Immune Recovery Clinic > Articles By Well Known and Acclaimed Medical Professionals > Cancer and Treatments > Breast Cancer
Breast Cancer - Metastasis Are Rare in Pure Ductal Carcinoma
By M.S.W., ZoeMed, Inc.
Posted 03/27/2003; Copyright © 2003 All rights Reserved


Occult metastases are rare in patients with pure ductal carcinoma in situ of the
breast, so sentinel lymph node biopsy may not be required if the tumor is completely
excised and margins are free of invasion.

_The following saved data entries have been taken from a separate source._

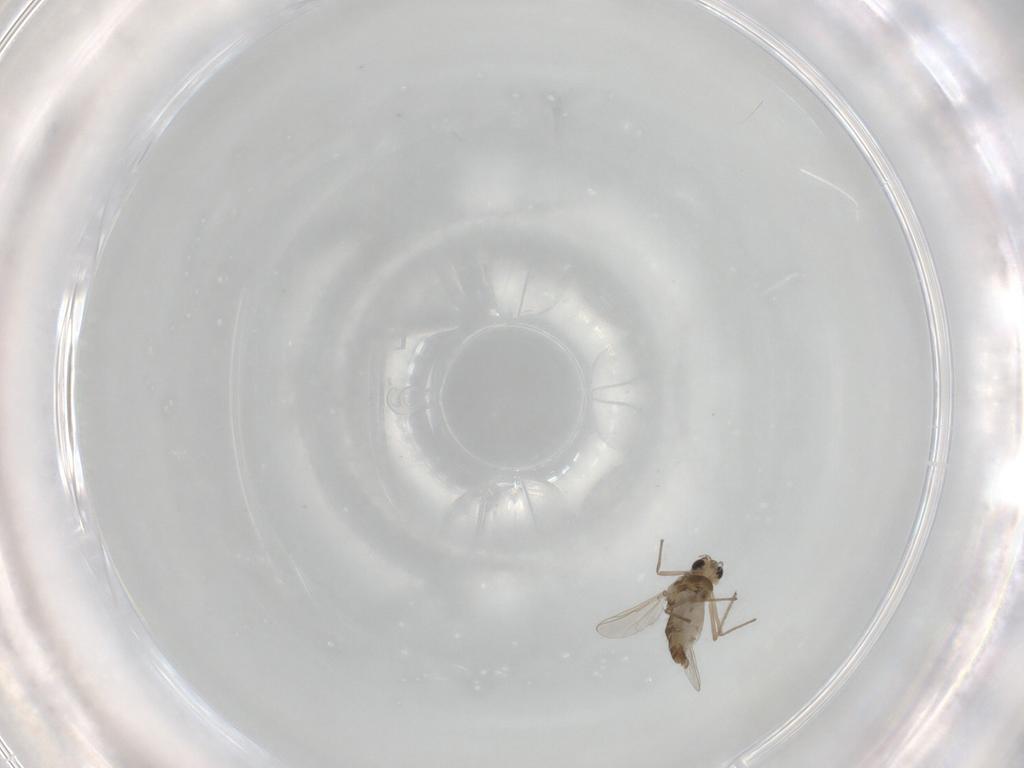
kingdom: Animalia
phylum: Arthropoda
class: Insecta
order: Diptera
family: Chironomidae
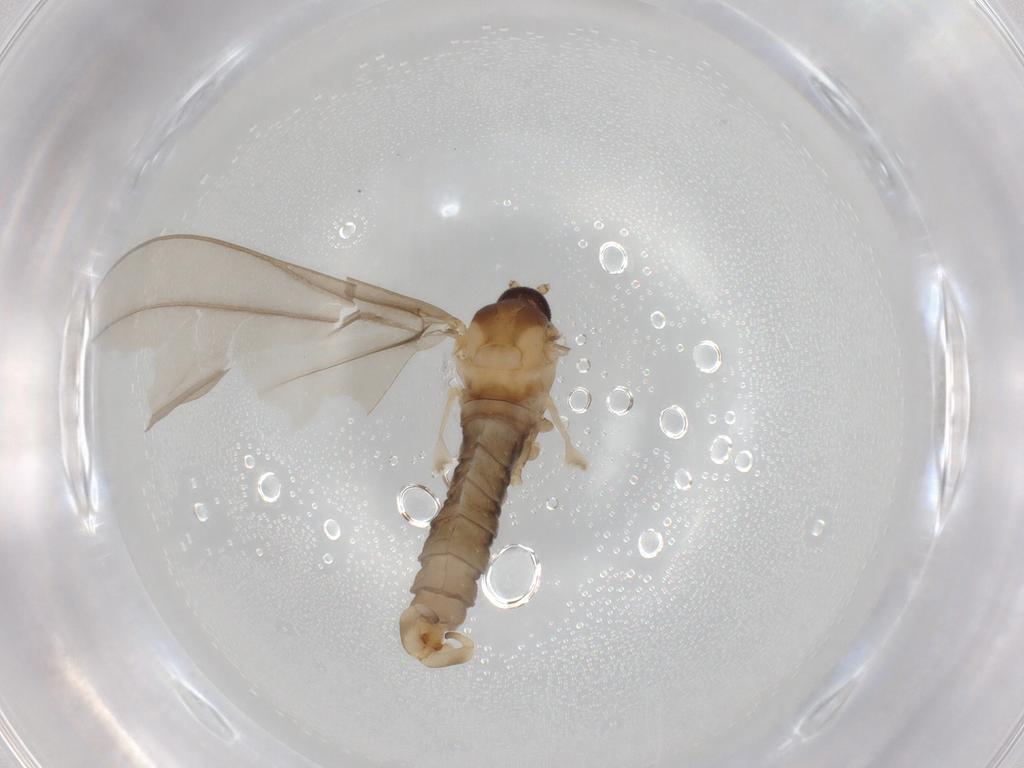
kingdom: Animalia
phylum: Arthropoda
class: Insecta
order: Diptera
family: Cecidomyiidae
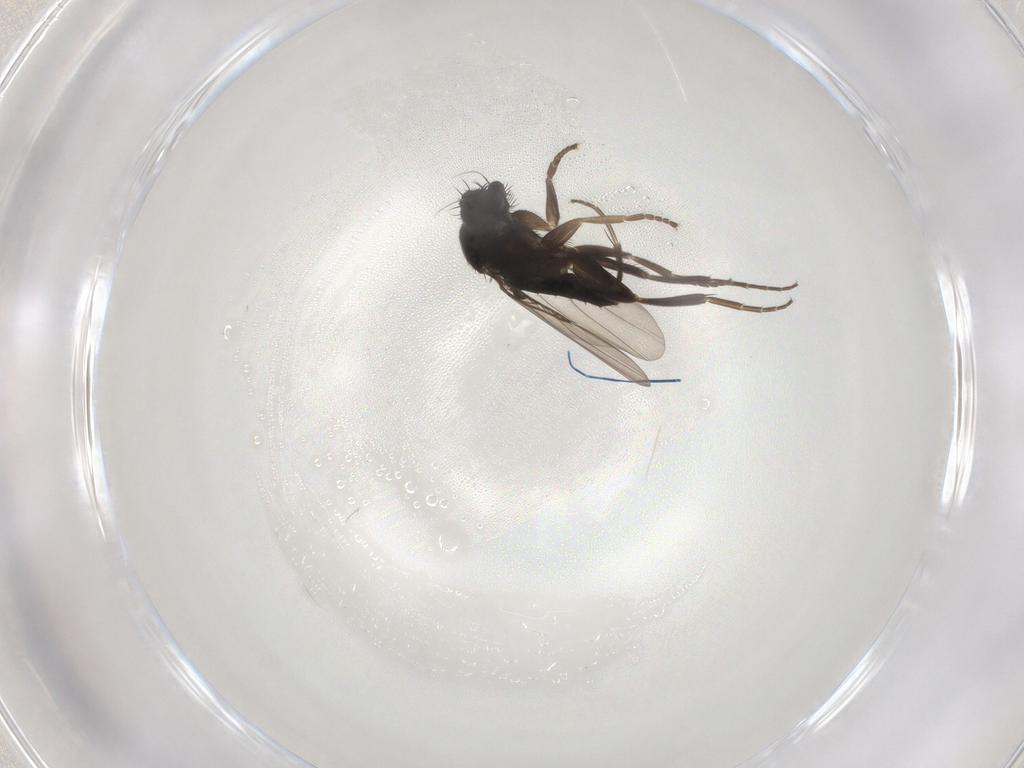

Dr. Mattia Intra, of the European Institute of Oncology, led the team that evaluated
223 women with pure ductal carcinoma in situ (DCIS), none of which showed any signs
of microinvasion. They all had complete axillary dissection, except for one woman
with evidence of metastasis on sentinel lymph node biopsy; that subject underwent a
mastectomy.

Sentinel lymph node metastases were identified in seven patients, which were
micrometastatic in five. The sentinel lymph node was the only positive node in the
six patients treated with complete axillary dissection. Researchers found no links
with tumor size, grade, histological characteristics, receptor status or presence of
comedo necrosis.

"We believe that any women with DCIS should be informed of this small risk and of
the easy procedure to perform a biopsy of the axillary sentinel lymph node," Dr.
Intra's team reported. But if DCIS is pure, the lesion is completely excised, and
margins of resection are free of invasion, "an sentinel lymph node biopsy could be
avoided."

They also suggested, though, that sentinel lymph node biopsy should be considered
for patients with DCIS who undergo mastectomy if definitive histological features
suggest possible invasion. If the sentinel lymph node is micrometastatic, complete
dissection may not always be necessary.